HI-AM 2023
June 27 - 28
Halifax, NS

Keynote Speakers

Olaf Diegel
Professor of Additive Manufacturing
University of Auckland, Creative Design and Additive Manufacturing Lab, New Zealand
Presentation title: Design for Additive Manufacturing: Understanding Value

AM is one of the most expensive manufacturing methods in the known universe. Therefore, for it to be commercially viable for production applications, it must add enough value to overcome those high costs. This talk will focus on the main factors that affect AM cost and how to design around these so that they can be transformed into value adding features. It will demonstrate how, with good design for AM (DfAM) practices, AM can be transformed from a slow and expensive technology into one that can transform products into success stories. It will present numerous real-world examples of how AM can be used to add significant value to products. This includes products in aeronautical and transport applications, heat exchangers, and even artistic applications. The recent advent of automated design software has also created opportunities that give users the ability to automate the design of complex products. If these software technologies are combined with good design for AM practices, it can become a tremendous catalyst for increased innovation. This talk attempts to impart some practical guidance on how to design parts and use automated design software to gain the maximum benefit from what AM can offer.

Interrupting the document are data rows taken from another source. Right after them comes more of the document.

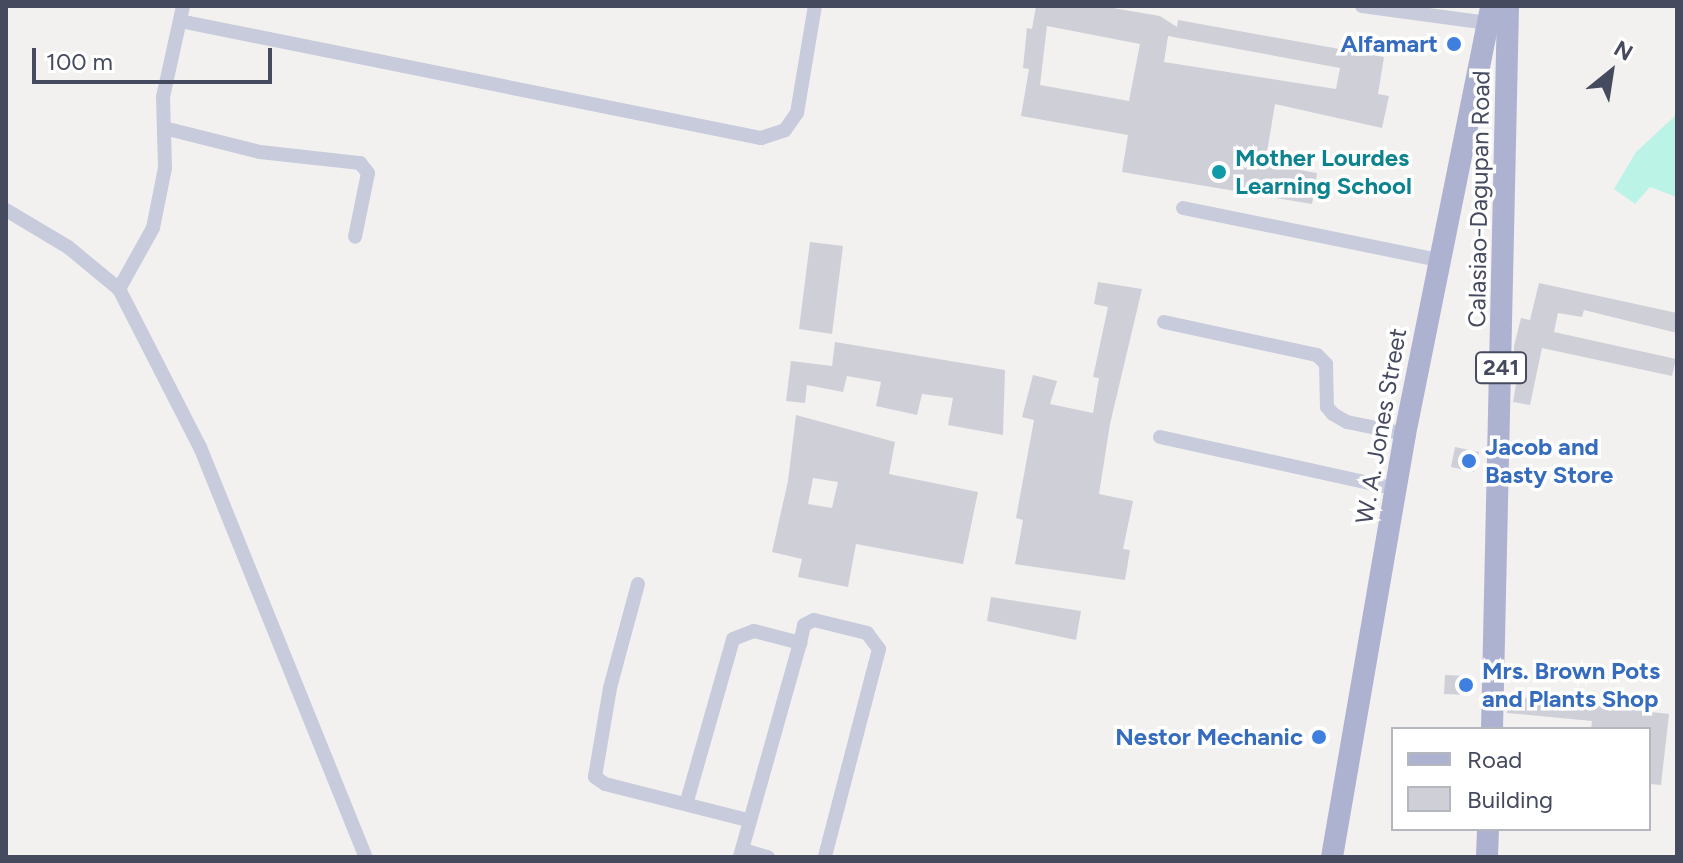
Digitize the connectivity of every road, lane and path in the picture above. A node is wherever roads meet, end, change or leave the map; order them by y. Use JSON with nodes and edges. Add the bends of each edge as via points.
{"nodes":[{"id":1,"x":815,"y":6,"type":"edge"},
{"id":2,"x":1362,"y":6,"type":"edge"},
{"id":3,"x":1508,"y":6,"type":"edge"},
{"id":4,"x":182,"y":13,"type":"edge"},
{"id":5,"x":1489,"y":14,"type":"edge"},
{"id":6,"x":164,"y":128,"type":"junction"},
{"id":7,"x":1183,"y":208,"type":"dead end"},
{"id":8,"x":6,"y":210,"type":"edge"},
{"id":9,"x":355,"y":237,"type":"dead end"},
{"id":10,"x":1438,"y":260,"type":"junction"},
{"id":11,"x":119,"y":289,"type":"junction"},
{"id":12,"x":1164,"y":322,"type":"dead end"},
{"id":13,"x":1405,"y":434,"type":"junction"},
{"id":14,"x":1160,"y":437,"type":"dead end"},
{"id":15,"x":1396,"y":489,"type":"junction"},
{"id":16,"x":638,"y":584,"type":"dead end"},
{"id":17,"x":800,"y":643,"type":"junction"},
{"id":18,"x":1492,"y":727,"type":"edge"},
{"id":19,"x":687,"y":801,"type":"junction"},
{"id":20,"x":747,"y":820,"type":"junction"},
{"id":21,"x":1488,"y":831,"type":"edge"},
{"id":22,"x":742,"y":853,"type":"edge"},
{"id":23,"x":366,"y":857,"type":"edge"},
{"id":24,"x":768,"y":857,"type":"edge"},
{"id":25,"x":825,"y":857,"type":"edge"},
{"id":26,"x":1332,"y":857,"type":"edge"},
{"id":27,"x":1487,"y":857,"type":"edge"}],
"edges":[{"from":1,"to":4,"type":"street","via":[[797,113],[785,130],[761,138]]},
{"from":2,"to":5,"type":"street"},
{"from":3,"to":18,"type":"main road","name":"Calasiao-Dagupan Road","number":"241"},
{"from":4,"to":6,"type":"street","via":[[163,97]]},
{"from":5,"to":10,"type":"main road","name":"W. A. Jones Street"},
{"from":6,"to":9,"type":"street","via":[[260,152],[360,163],[368,173]]},
{"from":6,"to":11,"type":"street","via":[[165,168],[153,228]]},
{"from":7,"to":10,"type":"street"},
{"from":8,"to":11,"type":"street","via":[[68,247]]},
{"from":10,"to":13,"type":"main road","name":"W. A. Jones Street"},
{"from":11,"to":23,"type":"street","via":[[200,447]]},
{"from":12,"to":13,"type":"street","via":[[1317,355],[1326,364],[1327,407],[1333,414]]},
{"from":13,"to":15,"type":"main road","name":"W. A. Jones Street"},
{"from":14,"to":15,"type":"street"},
{"from":15,"to":26,"type":"main road","name":"W. A. Jones Street"},
{"from":16,"to":19,"type":"street","via":[[610,688],[595,777],[605,784]]},
{"from":17,"to":19,"type":"street","via":[[754,631],[733,639]]},
{"from":17,"to":20,"type":"street"},
{"from":17,"to":25,"type":"street","via":[[804,625],[814,620],[867,633],[879,649]]},
{"from":19,"to":20,"type":"street"},
{"from":20,"to":22,"type":"street"},
{"from":21,"to":27,"type":"main road"},
{"from":22,"to":24,"type":"street"}]}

Olaf is a practitioner of additive manufacturing with an excellent track record of developing innovative solutions to engineering problems. He is involved in all aspects of AM and is a principal authors of the Wohlers Report, considered to be the definitive publication on AM. In his consulting practice he develops products for companies around the world. Over the past three decades he has developed over 100 commercialized new products and, for this work, has received numerous awards. In 2012, Olaf started manufacturing a range of 3D printed guitars (www.oddguitars.com) that has developed into a successful little side-business.

Carolyn Seepersad
J. Mike Walker Professor of Mechanical Engineering
The University of Texas at Austin, TX, United States
Presentation title: Process-Aware Design for Additive Manufacturing

Additive manufacturing (AM) is making a profound impact on the way engineers realize customized parts, and it is democratizing product design and manufacturing in unprecedented ways. In this talk, we will explore the frontiers at the intersection of AM and design innovation and some of the new design capabilities under development to expand those frontiers. Specifically, we will focus on some of the challenges associated with enabling the design of highly customized additively manufactured structures, along with emerging tools and methods for process-aware and user-driven customization.

Carolyn Conner Seepersad is the J. Mike Walker Professor of Mechanical Engineering at The University of Texas at Austin. She is the director of the Center for Additive Manufacturing and Design Innovation and the Editor-in-Chief of the ASME Journal of Mechanical Design. Her research interests include design for additive manufacturing, simulation-based design of materials and structures, and process innovation in additive manufacturing. She is a member of the organizing committee of the annual Solid Freeform Fabrication Symposium and a member of SME's Additive Manufacturing Technical Leadership Committee. She is the author of more than 125 peer-reviewed conference and journal publications.

Tim Horn
Assistant Professor, Mechanical and Aerospace Engineering
North Carolina State University, NC, United States
Presentation title: Additive Manufacturing of Copper and Copper Alloys

The unique combination of properties exhibited by copper and copper alloys, including high thermal conductivity, low emissivity, high reflectivity, and susceptibility to contamination and cracking, pose several challenges for their additive manufacturing. This presentation will examine the difficulties and potential for this class of materials in AM, exploring recent literature and advancements in processing.

Denis Cormier
Earl W. Brinkman Professor of Industrial and Systems Engineering | AMPrint Center Director
Rochester Institute of Technology, NY, United States
Presentation title: Towards High Speed Metal AM Via Molten Metal Droplet Jetting

Dot matrix printers from the 1960's and 1970's typically printed at ~10-12 pages per minute. Today's modern digital printing presses can churn out 100-200 pages per minute in full color. This is in sharp contrast to metal AM technologies that can still have build times measured in days even for modestly sized parts. Several companies and research groups around the world are developing exciting and innovative new metal AM technologies whose aim is to achieve massively higher material deposition rates without sacrificing feature resolution. This talk will focus on one of these new technologies called metal jet additive manufacturing, or M-JAM. The talk will first provide an overview of different molten metal droplet jetting technologies and their capabilities and limitations. The talk will then turn towards a vision of the future in which arrays of nozzles jet 100-250 micron diameter molten metal droplets at frequencies of 3 kHz or higher. That vision represents the state where metal AM has progressed as far as today's digital printing presses. The talk will conclude with a discussion of the technological barriers that must be overcome before the potential is turned into reality.

Denis Cormier is the Earl W. Brinkman Professor at the Rochester Institute of Technology (RIT) where he directs the New York State funded AMPrint Center. He has close to 30 years of AM experience, much of which has been dedicated to metal AM and the design, fabrication, and testing of engineered lattice structures. He is currently focused on advancing metal jet printing technologies to include jetting of higher melting point metals with greater material deposition rates.